How do you connect with people once you’re actually there?

What’ll really help is feeling comfortable with starting and holding a conversation.

Yes, you’ll have to move out of your comfort zone, but it IS possible to feel comfortable with this, even when you’re shy – IF you use our tried and tested easy-to-remember pointers.

Tip: Actually force yourself to move outside of your comfort zone. By expanding your comfort zone 1% per day, you’ll double your comfort zone every 72 days, and it’ll grow by 3678.3% in a year. If it sounds unbelievable, then go calculate it.

Start a conversation using the F.O.R.N. technique

Don’t worry, we’re not going to give you a list of 30 things you can use to start a conversation. No one can remember long lists like that.

Do you feel like you can remember four letters? Good. Then all you have to remember to be a conversation master is F.O.R.N. Here’s what it stands for…

F is for Family and Friends

Everyone has family and friends. So this is going to score highly as a conversation starter. Here are some examples of the kinds of things you can ask:

  • Do you know anyone here from before you arrived? Me too/neither.
  • Do you have any brothers or sisters? Older or younger?
  • Where did you move from?
  • Where are your friends going to uni?
  • Got any pets?

O is for Occupation

Jobs. Most people have had some kind of job and everyone is going to be looking for a career after their studies.

  • Are you planning to get a part-time job at uni?
  • Have you done any work experience related to your course before?
  • What was the first job you ever had?
  • What’s your dream job after you graduate?

R is for Recreation

Everyone has hobbies and interests, and everyone loves talking about theirs. So find out what they are. Even if your hobbies are different, it’s a great way to start a conversation and find out about people.

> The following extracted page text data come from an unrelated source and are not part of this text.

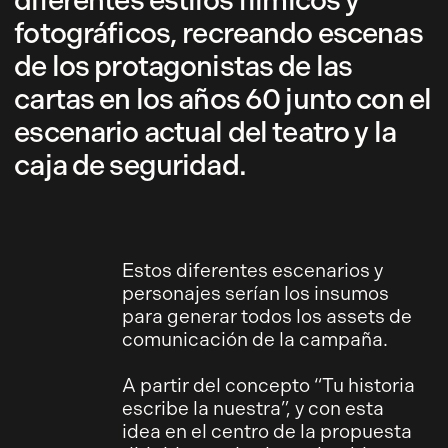
diferentes estilos fílmicos y
fotográficos, recreando escenas
de los protagonistas de las
cartas en los años 60 junto con el
escenario actual del teatro y la
caja de seguridad.
Estos diferentes escenarios y
personajes serían los insumos
para generar todos los assets de
comunicación de la campaña.
A partir del concepto “Tu historia
escribe la nuestra”, y con esta
idea en el centro de la propuesta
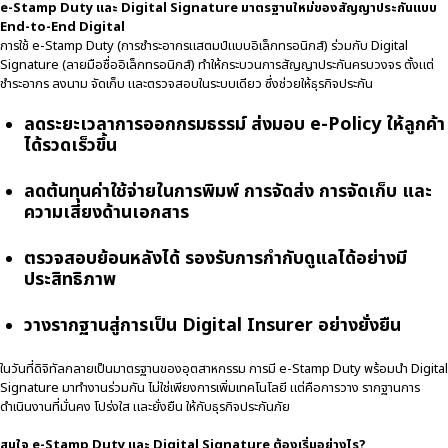
e-Stamp Duty และ Digital Signature มาตรฐานใหม่ของสัญญาประกันแบบ
End-to-End Digital
การใช้ e-Stamp Duty (การชำระอากรแสตมป์แบบอิเล็กทรอนิกส์) ร่วมกับ Digital
Signature (ลายมือชื่ออิเล็กทรอนิกส์) ทำให้กระบวนการสัญญาประกันครบวงจร ตั้งแต่
ชำระอากร ลงนาม จัดเก็บ และตรวจสอบในระบบเดียว ซึ่งช่วยให้ธุรกิจประกัน
ลดระยะเวลาการออกกรมธรรม์ ส่งมอบ e-Policy ให้ลูกค้า
ได้รวดเร็วขึ้น
ลดต้นทุนค่าใช้จ่ายในการพิมพ์ การจัดส่ง การจัดเก็บ และ
ความเสี่ยงด้านเอกสาร
ตรวจสอบย้อนหลังได้ รองรับการกำกับดูแลได้อย่างมี
ประสิทธิภาพ
วางรากฐานสู่การเป็น Digital Insurer อย่างยั่งยืน
ในวันที่ดิจิทัลกลายเป็นมาตรฐานของอุตสาหกรรม การมี e-Stamp Duty พร้อมนำ Digital
Signature มาทำงานร่วมกัน ไม่ใช่เพียงการเพิ่มเทคโนโลยี แต่คือการวาง รากฐานการ
ดำเนินงานที่มั่นคง โปร่งใส และยั่งยืน ให้กับธุรกิจประกันภัย
สนใจ e-Stamp Duty และ Digital Signature ต้องเริ่มอย่างไร?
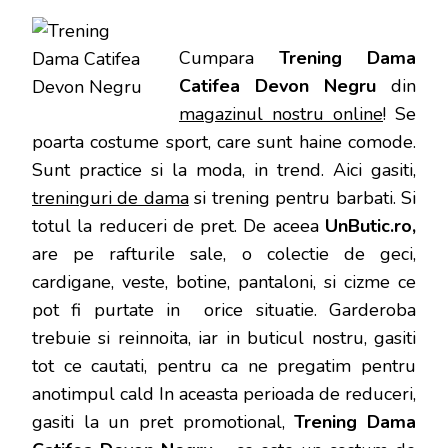
Cumpara
Trening Dama
Catifea Devon Negru
din
magazinul nostru online
! Se
poarta costume sport, care sunt haine comode.
Sunt practice si la moda, in trend. Aici gasiti,
treninguri de dama
si trening pentru barbati. Si
totul la reduceri de pret. De aceea
UnButic.ro,
are pe rafturile sale, o colectie de geci,
cardigane, veste, botine, pantaloni, si cizme ce
pot fi purtate in orice situatie. Garderoba
trebuie si reinnoita, iar in buticul nostru, gasiti
tot ce cautati, pentru ca ne pregatim pentru
anotimpul cald In aceasta perioada de reduceri,
gasiti la un pret promotional,
Trening Dama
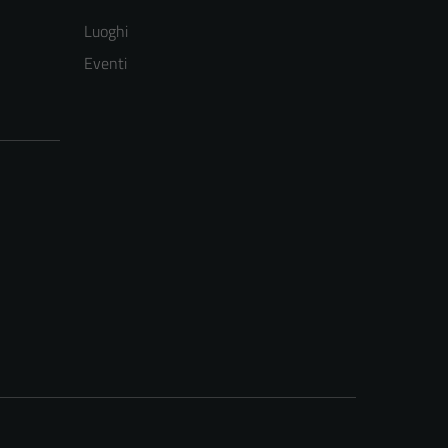
Luoghi
Eventi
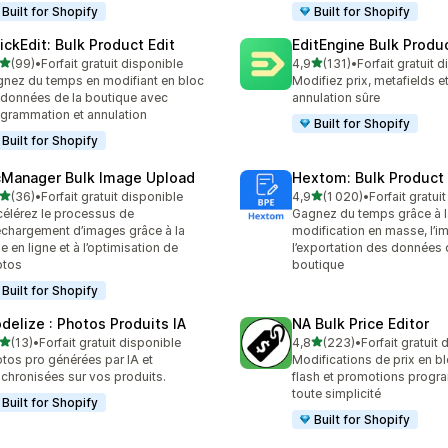
Built for Shopify
Built for Shopify
ickEdit: Bulk Product Edit
EditEngine Bulk Produc
étoile(s) sur 5
étoile(s) sur 5
(99)
•
Forfait gratuit disponible
4,9
(131)
•
Forfait gratuit 
avis au total
131 avis au total
nez du temps en modifiant en bloc
Modifiez prix, metafields e
 données de la boutique avec
annulation sûre
grammation et annulation
Built for Shopify
Built for Shopify
cManager Bulk Image Upload
Hextom: Bulk Product 
étoile(s) sur 5
étoile(s) sur 5
(36)
•
Forfait gratuit disponible
4,9
(1 020)
•
Forfait gratui
avis au total
1020 avis au total
élérez le processus de
Gagnez du temps grâce à l
échargement d’images grâce à la
modification en masse, l’im
e en ligne et à l’optimisation de
l’exportation des données 
otos
boutique
Built for Shopify
delize : Photos Produits IA
NA Bulk Price Editor
étoile(s) sur 5
étoile(s) sur 5
(13)
•
Forfait gratuit disponible
4,8
(223)
•
Forfait gratuit
avis au total
223 avis au total
tos pro générées par IA et
Modifications de prix en b
chronisées sur vos produits.
flash et promotions prog
toute simplicité
Built for Shopify
Built for Shopify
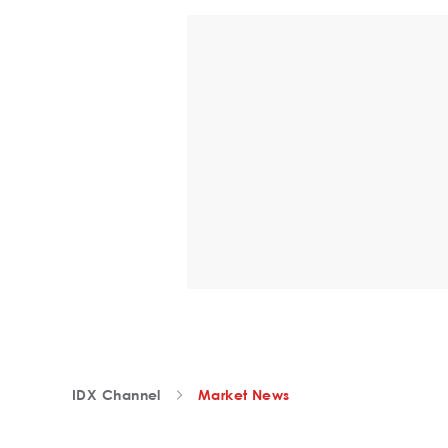
IDX Channel
Market News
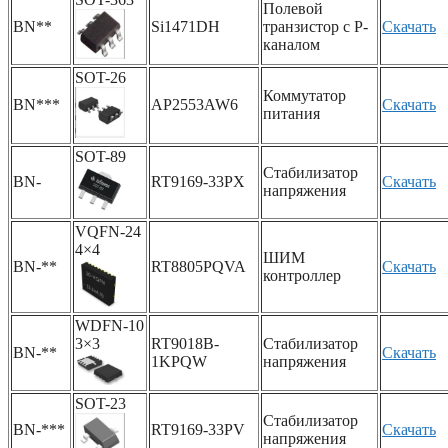
Полевой
BN**
Si1471DH
транзистор с P-
Скачать
каналом
SOT-26
Коммутатор
BN***
AP2553AW6
Скачать
питания
SOT-89
Стабилизатор
BN-
RT9169-33PX
Скачать
напряжения
VQFN-24
4×4
ШИМ
BN-**
RT8805PQVA
Скачать
контроллер
WDFN-10
3×3
RT9018B-
Стабилизатор
BN-**
Скачать
1KPQW
напряжения
SOT-23
Стабилизатор
BN-***
RT9169-33PV
Скачать
напряжения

  • What’s your favourite thing to do in your spare time?
  • What do you like watching? Got any recommendations of movies or boxsets?
  • Do you like to play or watch sport? Which ones?
  • What kind of music are you into? Have you seen them live?
  • Where was the last place you went on holiday?
  • Have you checked out any of the societies yet?

N is for News

Not necessarily news like on TV. But anything that’s topical and is likely to be a shared experience that you can discuss. The cool thing about the N in F.O.R.N., is that it’s a fluid topic. Even if you’re talking to someone for the twentieth time, the news is always new.

  • Have you heard about [insert-event] that’s happening next week?
  • Who do you think is going to win [insert-sports-tournament]?

Starting at uni is a once-in-a-lifetime experience. It’s a daunting but incredible growth opportunity that you’ll never forget. We really want you to enjoy your time at uni, and we hope to welcome you at BCU this September.